La vida me ha ofrecido algunos privilegios. Son tesoros acumulados en mi memoria por haber transitado, con plena lucidez, el extenso período desde la Segunda Guerra Mundial hasta la actualidad. No soy politóloga. Tampoco me he dedicado al estudio de las Ciencias Sociales. Mi universo es el de las Artes y las Letras. Siempre he considerado que mi responsabilidad intelectual exige entender las tendencias dominantes de mi época y las claves esenciales de los largos procesos históricos, con el propósito de aguzar el espíritu crítico para descifrar el sentido de las cosas que suceden.
El planeta que habitamos está sacudido por una violencia extrema, sin precedentes históricos conocidos. Ya los combates no se libran al modo de Waterloo, Stalingrado o Normandía, con ejércitos dirigidos por el arte militar. La caja de Pandora abierta en el Oriente Medio se abate sobre la población civil. Tras bambalinas se mueven intereses económicos y la lucha por conquistar la hegemonía mundial, todo ello encubierto por una retórica inspirada en una plataforma ideológica que sustenta la muerte de la historia, de la propia ideología, junto con el choque de civilizaciones y de creencias religiosas. Son concepciones elaboradas en el ámbito académico y banalizadas mediante recetarios destinados al consumo popular a través de los medios. La ideología no es un saber abstracto, metafísico y ahistórico. Se expresa en el modo concreto de interpretar los hechos.

+---+

» Serie de ejercicios:
1. Repite textualmente el pasaje del fragmento que va desde "El planeta que" hasta "interpretar los hechos.", ambos incluidos.
2. Según el fragmento, ¿en qué región se abrió la caja de Pandora que se abate sobre la población civil?
No hace falta consultar el listado en ningún momento.

» Datos proporcionados:
+---+

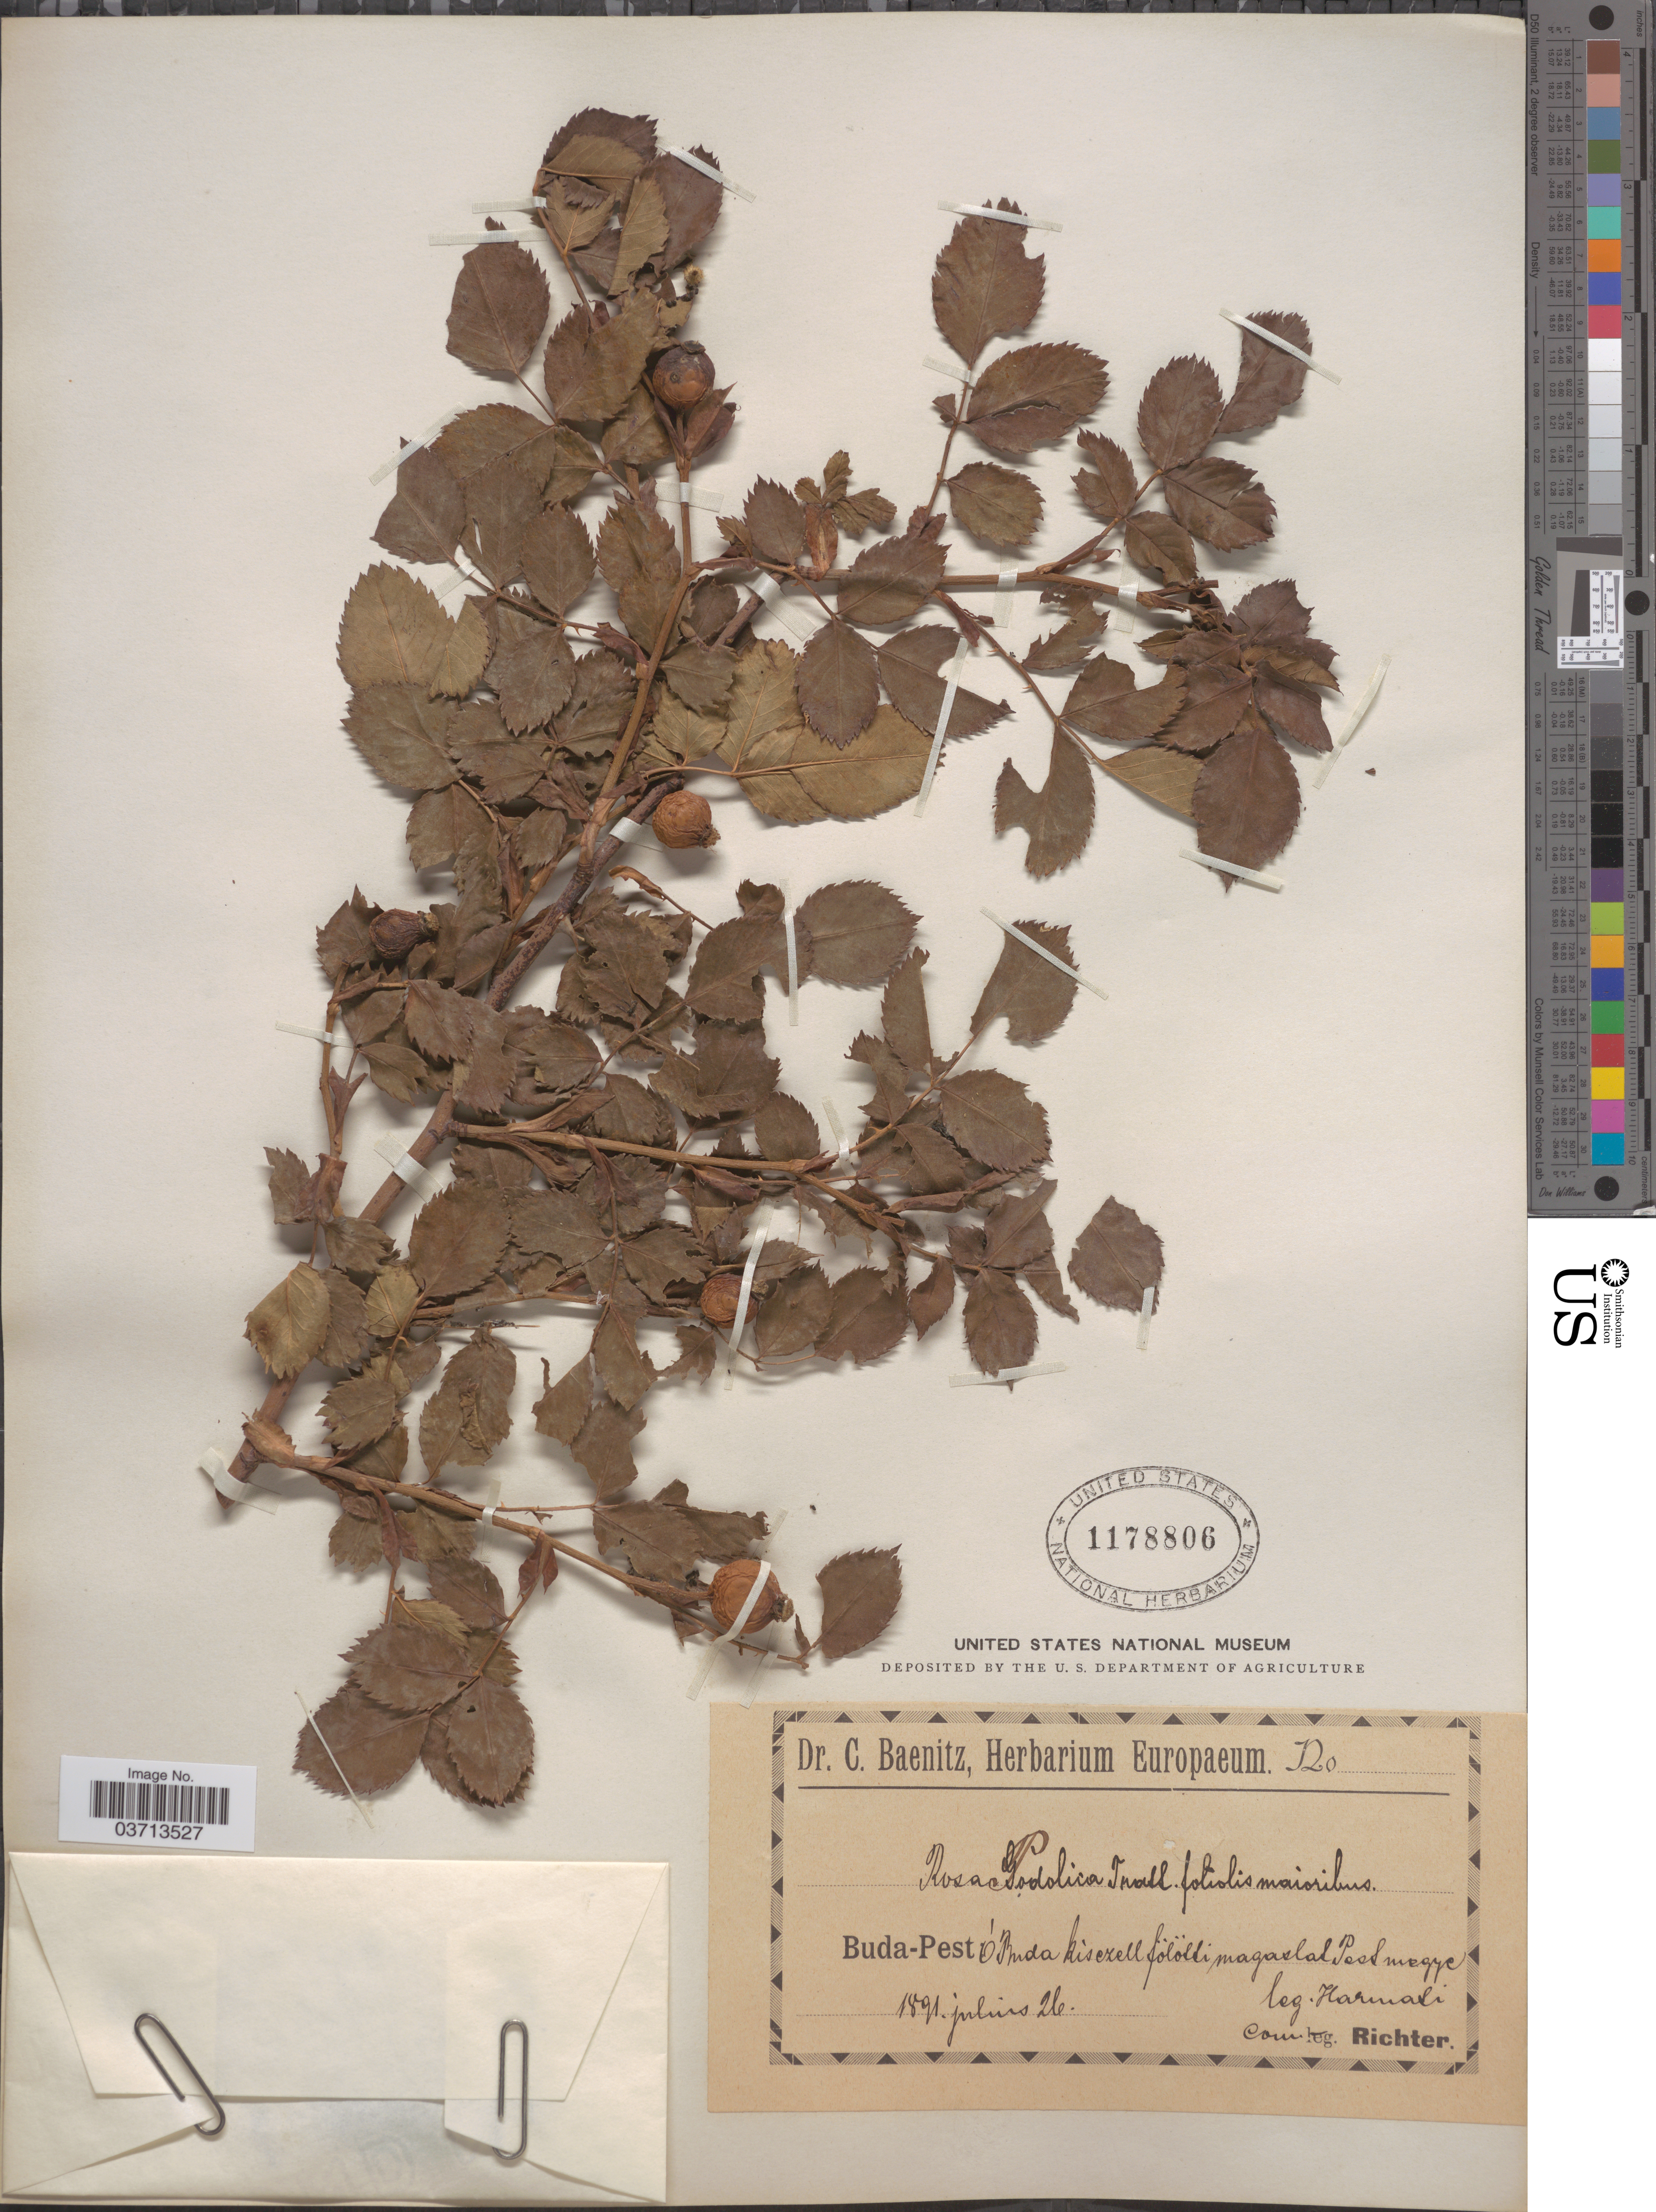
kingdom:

+---+

» Respuestas en orden:
1.
El planeta que habitamos está sacudido por una violencia extrema, sin precedentes históricos conocidos. Ya los combates no se libran al modo de Waterloo, Stalingrado o Normandía, con ejércitos dirigidos por el arte militar. La caja de Pandora abierta en el Oriente Medio se abate sobre la población civil. Tras bambalinas se mueven intereses económicos y la lucha por conquistar la hegemonía mundial, todo ello encubierto por una retórica inspirada en una plataforma ideológica que sustenta la muerte de la historia, de la propia ideología, junto con el choque de civilizaciones y de creencias religiosas. Son concepciones elaboradas en el ámbito académico y banalizadas mediante recetarios destinados al consumo popular a través de los medios. La ideología no es un saber abstracto, metafísico y ahistórico. Se expresa en el modo concreto de interpretar los hechos.

2. En el Oriente Medio.